AN ISRAELI CHILD receives the polio vaccine in 2013 (photo credit: REUTERS)
AN ISRAELI CHILD receives the polio vaccine in 2013
(photo credit: REUTERS)
Although polio has been virtually eradicated around the world, Ben-Gurion University of the Negev researchers and their colleagues have developed a new model to detect and assess outbreaks and help eliminate it completely.
The findings of the study headed by Prof. Dr. Yakir Berchenko, a member of BGU’s industrial engineering and management department, have just been published in Science Translational Medicine.
The model could have shortened and simplified the Health Ministry’s dealings with the wild polio virus outbreak that hit Israel some four years ago but did not cause any people to take sick.
One of the obstacles to wiping out polio completely is the reintroduction of a wild polio virus from an endemic country to a previously polio-free country.

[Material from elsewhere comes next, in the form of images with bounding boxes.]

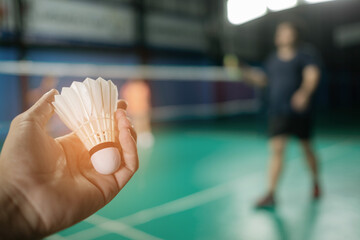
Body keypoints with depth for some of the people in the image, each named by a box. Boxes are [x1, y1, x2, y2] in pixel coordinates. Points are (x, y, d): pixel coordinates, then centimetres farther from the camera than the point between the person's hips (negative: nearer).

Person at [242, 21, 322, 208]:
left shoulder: (305, 55, 0)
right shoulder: (272, 60, 14)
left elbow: (312, 75, -14)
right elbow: (265, 79, 24)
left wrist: (304, 92, -33)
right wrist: (247, 74, 9)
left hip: (300, 111, -2)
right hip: (277, 112, 2)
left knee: (307, 148, 12)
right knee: (277, 149, -9)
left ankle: (315, 182, 38)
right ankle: (271, 194, -8)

In 2013, Israel experienced an outbreak of wild polio that was detected in the sewage through a process known as environmental surveillance (ES), which involves regular checks of sewage or wastewater for signs of the virus.
Even if a country had eradicated polio years earlier, as in Israel, wild polio virus can sometimes be carried over from a neighboring country. There are still three countries worldwide – Afghanistan, Pakistan and Nigeria – where polio has not been eradicated, and high percentages of the population are not yet vaccinated against it.
Health officials could wait for a case of paralysis to be reported or utilize ES. Until now, however, its sensitivity for assessing the outbreak as a whole has been unknown, so ES is not trusted and not applied globally.
Berchenko and his colleagues – from the Gertner Institute and including Health Ministry associate director-general Prof. Itamar Grotto who led the battle against the wild virus in 2013 – developed a model that establishes the sensitivity of ES and even how it is, in fact, much greater than the alternative. They wrote that by demonstrating that ES is much more sensitive, outbreaks can be detected earlier; the extent of the outbreak determined more quickly and accurately; and the termination of the outbreak declared more definitively.
While the data are derived from the Israeli case, the model is applicable all over the world, they said.
In 2013, the ministry spent several million shekels on as many as a million doses of the live attenuated polio vaccine in drop form for vaccinating children mostly in the South where the wild virus was found in the sewage plus more on nurses and publicity.